Make a verbatim copy of the records; pictures stay out.

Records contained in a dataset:
┌──

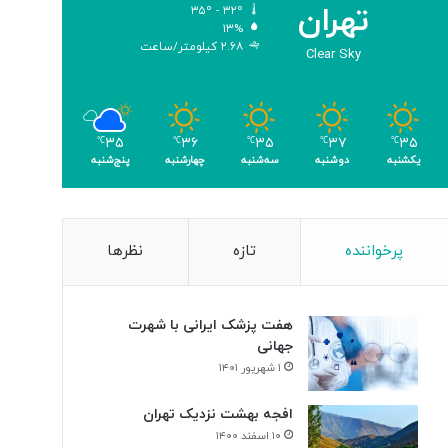
تهران
۳۵º - ۳۲º
ب
۱۳%
ر
۲.۶۸ کیلومتر/ساعت
Clear Sky
ا
ی
ن
ا
۳۵
۳۷
۳۵
۳۶
۳۵
ب
℃
℃
℃
℃
℃
یکشنبه
دوشنبه
سه‌شنبه
چهارشنبه
پنج‌شنبه
و
د
ی
س
ل
پرخواننده
تازه
نظرها
و
ل‌
ه
هفت پزشک ایرانی با شهرت
ا
جهانی
ی
۱ شهریور ۱۴۰۱
س
ر
افجه بهشت نزدیک تهران
ط
۱۰ اسفند ۱۴۰۰
ا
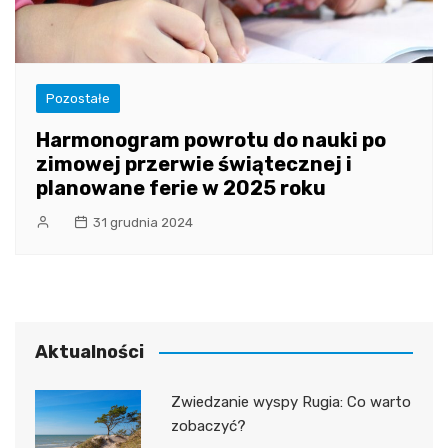
Pozostałe
Harmonogram powrotu do nauki po
zimowej przerwie świątecznej i
planowane ferie w 2025 roku
31 grudnia 2024
Aktualności
Zwiedzanie wyspy Rugia: Co warto
zobaczyć?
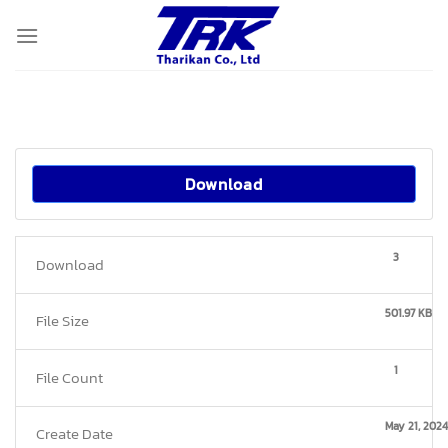
Skip
to
content
Download
3
Download
501.97 KB
File Size
1
File Count
May 21, 2024
Create Date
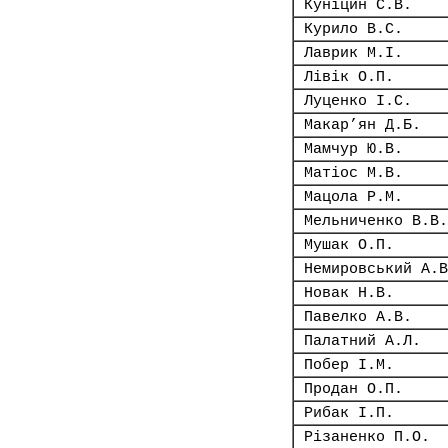
Куніцин С.В.
Курило В.С.
Лаврик М.І.
Лівік О.П.
Луценко І.С.
Макар’ян Д.Б.
Мамчур Ю.В.
Матіос М.В.
Мацола Р.М.
Мельниченко В.В.
Мушак О.П.
Немировський А.В
Новак Н.В.
Павелко А.В.
Палатний А.Л.
Побер І.М.
Продан О.П.
Рибак І.П.
Різаненко П.О.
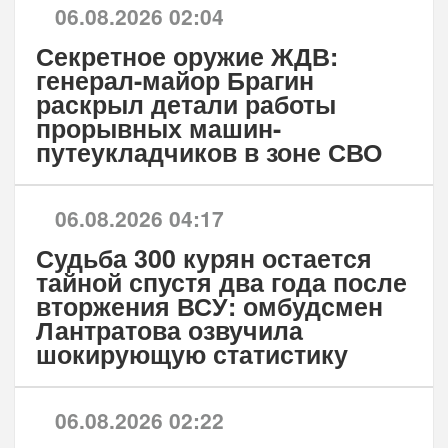
06.08.2026 02:04
Секретное оружие ЖДВ:
генерал-майор Брагин
раскрыл детали работы
прорывных машин-
путеукладчиков в зоне СВО
06.08.2026 04:17
Судьба 300 курян остается
тайной спустя два года после
вторжения ВСУ: омбудсмен
Лантратова озвучила
шокирующую статистику
06.08.2026 02:22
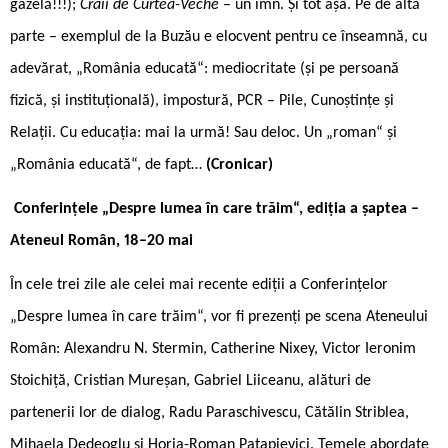
gazelă!!!);
Craii de Curtea-Veche
– un imn. Și tot așa. Pe de altă
parte – exemplul de la Buzău e elocvent pentru ce înseamnă, cu
adevărat, „România educată“: mediocritate (și pe persoană
fizică, și instituțională), impostură, PCR – Pile, Cunoștințe și
Relații. Cu educația: mai la urmă! Sau deloc. Un „roman“ și
„România educată“, de fapt…
(Cronicar)
Conferințele „Despre lumea în care trăim“, ediția a șaptea –
Ateneul Român, 18–20 mai
În cele trei zile ale celei mai recente ediții a Conferințelor
„Despre lumea în care trăim“, vor fi prezenți pe scena Ateneului
Român: Alexandru N. Stermin, Catherine Nixey, Victor Ieronim
Stoichiță, Cristian Mureșan, Gabriel Liiceanu, alături de
partenerii lor de dialog, Radu Paraschivescu, Cătălin Striblea,
Mihaela Dedeoglu și Horia-Roman Patapievici. Temele abordate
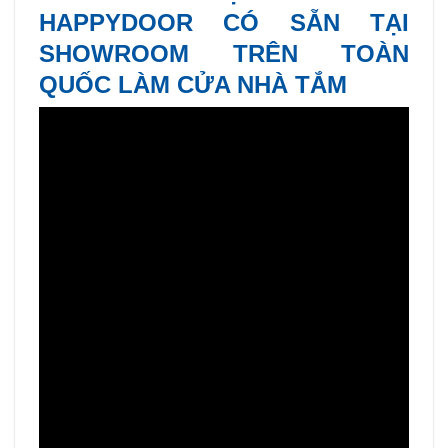
HAPPYDOOR CÓ SẴN TẠI
SHOWROOM TRÊN TOÀN
QUỐC LÀM CỬA NHÀ TẮM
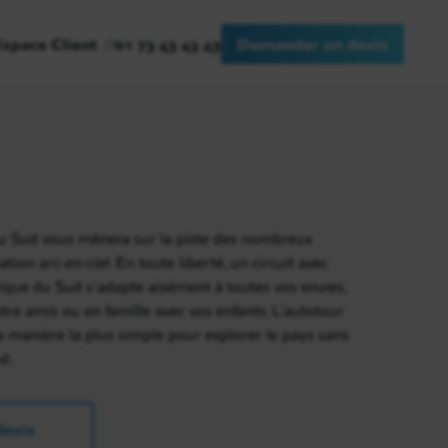
Espace Client
01 73 43 43 43
Demander un devis
u Sud vous mènera sur la piste des nombreux
ion arc-en-ciel. En toute liberté, un circuit avec
rique du Sud s’adapte aisément à toutes vos envies,
tre amis ou en famille avec vos enfants. L’autotour
a manière la plus simple pour explorer le pays sans
d.
evis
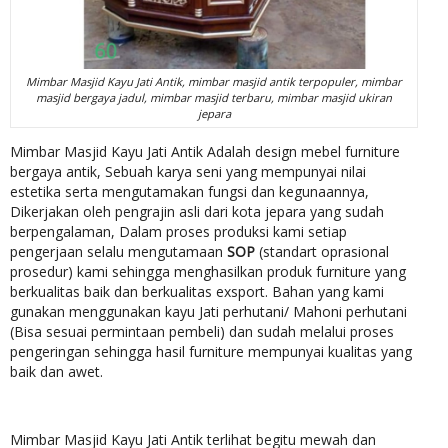
Mimbar Masjid Kayu Jati Antik, mimbar masjid antik terpopuler, mimbar
masjid bergaya jadul, mimbar masjid terbaru, mimbar masjid ukiran
jepara
Mimbar Masjid Kayu Jati Antik Adalah design mebel furniture
bergaya antik, Sebuah karya seni yang mempunyai nilai
estetika serta mengutamakan fungsi dan kegunaannya,
Dikerjakan oleh pengrajin asli dari kota jepara yang sudah
berpengalaman, Dalam proses produksi kami setiap
pengerjaan selalu mengutamaan
SOP
(standart oprasional
prosedur) kami sehingga menghasilkan produk furniture yang
berkualitas baik dan berkualitas exsport. Bahan yang kami
gunakan menggunakan kayu Jati perhutani/ Mahoni perhutani
(Bisa sesuai permintaan pembeli) dan sudah melalui proses
pengeringan sehingga hasil furniture mempunyai kualitas yang
baik dan awet.
Mimbar Masjid Kayu Jati Antik terlihat begitu mewah dan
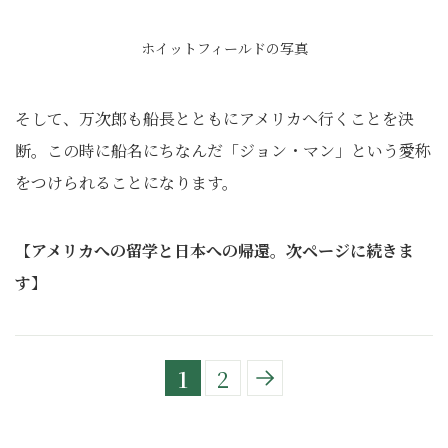
ホイットフィールドの写真
そして、万次郎も船長とともにアメリカへ行くことを決
断。この時に船名にちなんだ「ジョン・マン」という愛称
をつけられることになります。
【
アメリカへの留学と日本への帰還。次ページに続きま
す
】
1
2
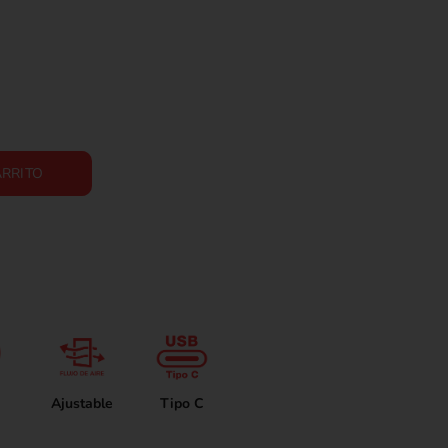
ARRITO
Ajustable
Tipo C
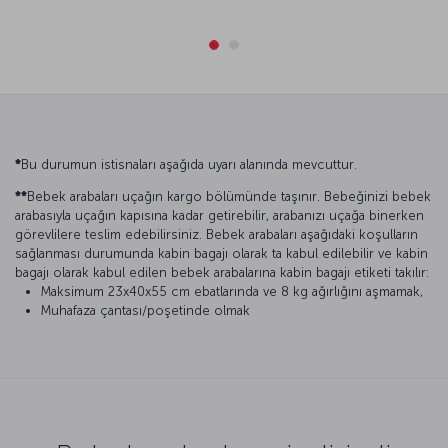
*
Bu durumun istisnaları aşağıda uyarı alanında mevcuttur.
**
Bebek arabaları uçağın kargo bölümünde taşınır. Bebeğinizi bebek
arabasıyla uçağın kapısına kadar getirebilir, arabanızı uçağa binerken
görevlilere teslim edebilirsiniz. Bebek arabaları aşağıdaki koşulların
sağlanması durumunda kabin bagajı olarak ta kabul edilebilir ve kabin
bagajı olarak kabul edilen bebek arabalarına kabin bagajı etiketi takılır:
Maksimum 23x40x55 cm ebatlarında ve 8 kg ağırlığını aşmamak,
Muhafaza çantası/poşetinde olmak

└──

Task solution:
تهران
۳۵º - ۳۲º
ب
۱۳%
ر
۲.۶۸ کیلومتر/ساعت
Clear Sky
ا
ی
ن
ا
۳۵
۳۷
۳۵
۳۶
۳۵
ب
℃
℃
℃
℃
℃
یکشنبه
دوشنبه
سه‌شنبه
چهارشنبه
پنج‌شنبه
و
د
ی
س
ل
پرخواننده
تازه
نظرها
و
ل‌
ه
هفت پزشک ایرانی با شهرت
ا
جهانی
ی
۱ شهریور ۱۴۰۱
س
ر
افجه بهشت نزدیک تهران
ط
۱۰ اسفند ۱۴۰۰
ا
Pozostałe
Harmonogram powrotu do nauki po
zimowej przerwie świątecznej i
planowane ferie w 2025 roku
31 grudnia 2024
Aktualności
Zwiedzanie wyspy Rugia: Co warto
zobaczyć?
Skip
to
content
Download
3
Download
501.97 KB
File Size
1
File Count
May 21, 2024
Create Date
Куніцин С.В.
Курило В.С.
Лаврик М.І.
Лівік О.П.
Луценко І.С.
Макар’ян Д.Б.
Мамчур Ю.В.
Матіос М.В.
Мацола Р.М.
Мельниченко В.В.
Мушак О.П.
Немировський А.В
Новак Н.В.
Павелко А.В.
Палатний А.Л.
Побер І.М.
Продан О.П.
Рибак І.П.
Різаненко П.О.
06.08.2026 02:04
Секретное оружие ЖДВ:
генерал-майор Брагин
раскрыл детали работы
прорывных машин-
путеукладчиков в зоне СВО
06.08.2026 04:17
Судьба 300 курян остается
тайной спустя два года после
вторжения ВСУ: омбудсмен
Лантратова озвучила
шокирующую статистику
06.08.2026 02:22
gazelă!!!);
Craii de Curtea-Veche
– un imn. Și tot așa. Pe de altă
parte – exemplul de la Buzău e elocvent pentru ce înseamnă, cu
adevărat, „România educată“: mediocritate (și pe persoană
fizică, și instituțională), impostură, PCR – Pile, Cunoștințe și
Relații. Cu educația: mai la urmă! Sau deloc. Un „roman“ și
„România educată“, de fapt…
(Cronicar)
Conferințele „Despre lumea în care trăim“, ediția a șaptea –
Ateneul Român, 18–20 mai
În cele trei zile ale celei mai recente ediții a Conferințelor
„Despre lumea în care trăim“, vor fi prezenți pe scena Ateneului
Român: Alexandru N. Stermin, Catherine Nixey, Victor Ieronim
Stoichiță, Cristian Mureșan, Gabriel Liiceanu, alături de
partenerii lor de dialog, Radu Paraschivescu, Cătălin Striblea,
Mihaela Dedeoglu și Horia-Roman Patapievici. Temele abordate
HAPPYDOOR CÓ SẴN TẠI
SHOWROOM TRÊN TOÀN
QUỐC LÀM CỬA NHÀ TẮM
Espace Client
01 73 43 43 43
Demander un devis
u Sud vous mènera sur la piste des nombreux
ion arc-en-ciel. En toute liberté, un circuit avec
rique du Sud s’adapte aisément à toutes vos envies,
tre amis ou en famille avec vos enfants. L’autotour
a manière la plus simple pour explorer le pays sans
d.
evis
Mimbar Masjid Kayu Jati Antik, mimbar masjid antik terpopuler, mimbar
masjid bergaya jadul, mimbar masjid terbaru, mimbar masjid ukiran
jepara
Mimbar Masjid Kayu Jati Antik Adalah design mebel furniture
bergaya antik, Sebuah karya seni yang mempunyai nilai
estetika serta mengutamakan fungsi dan kegunaannya,
Dikerjakan oleh pengrajin asli dari kota jepara yang sudah
berpengalaman, Dalam proses produksi kami setiap
pengerjaan selalu mengutamaan
SOP
(standart oprasional
prosedur) kami sehingga menghasilkan produk furniture yang
berkualitas baik dan berkualitas exsport. Bahan yang kami
gunakan menggunakan kayu Jati perhutani/ Mahoni perhutani
(Bisa sesuai permintaan pembeli) dan sudah melalui proses
pengeringan sehingga hasil furniture mempunyai kualitas yang
baik dan awet.
Mimbar Masjid Kayu Jati Antik terlihat begitu mewah dan
ホイットフィールドの写真
そして、万次郎も船長とともにアメリカへ行くことを決
断。この時に船名にちなんだ「ジョン・マン」という愛称
をつけられることになります。
【
アメリカへの留学と日本への帰還。次ページに続きま
す
】
1
2
ARRITO
Ajustable
Tipo C
*
Bu durumun istisnaları aşağıda uyarı alanında mevcuttur.
**
Bebek arabaları uçağın kargo bölümünde taşınır. Bebeğinizi bebek
arabasıyla uçağın kapısına kadar getirebilir, arabanızı uçağa binerken
görevlilere teslim edebilirsiniz. Bebek arabaları aşağıdaki koşulların
sağlanması durumunda kabin bagajı olarak ta kabul edilebilir ve kabin
bagajı olarak kabul edilen bebek arabalarına kabin bagajı etiketi takılır:
Maksimum 23x40x55 cm ebatlarında ve 8 kg ağırlığını aşmamak,
Muhafaza çantası/poşetinde olmak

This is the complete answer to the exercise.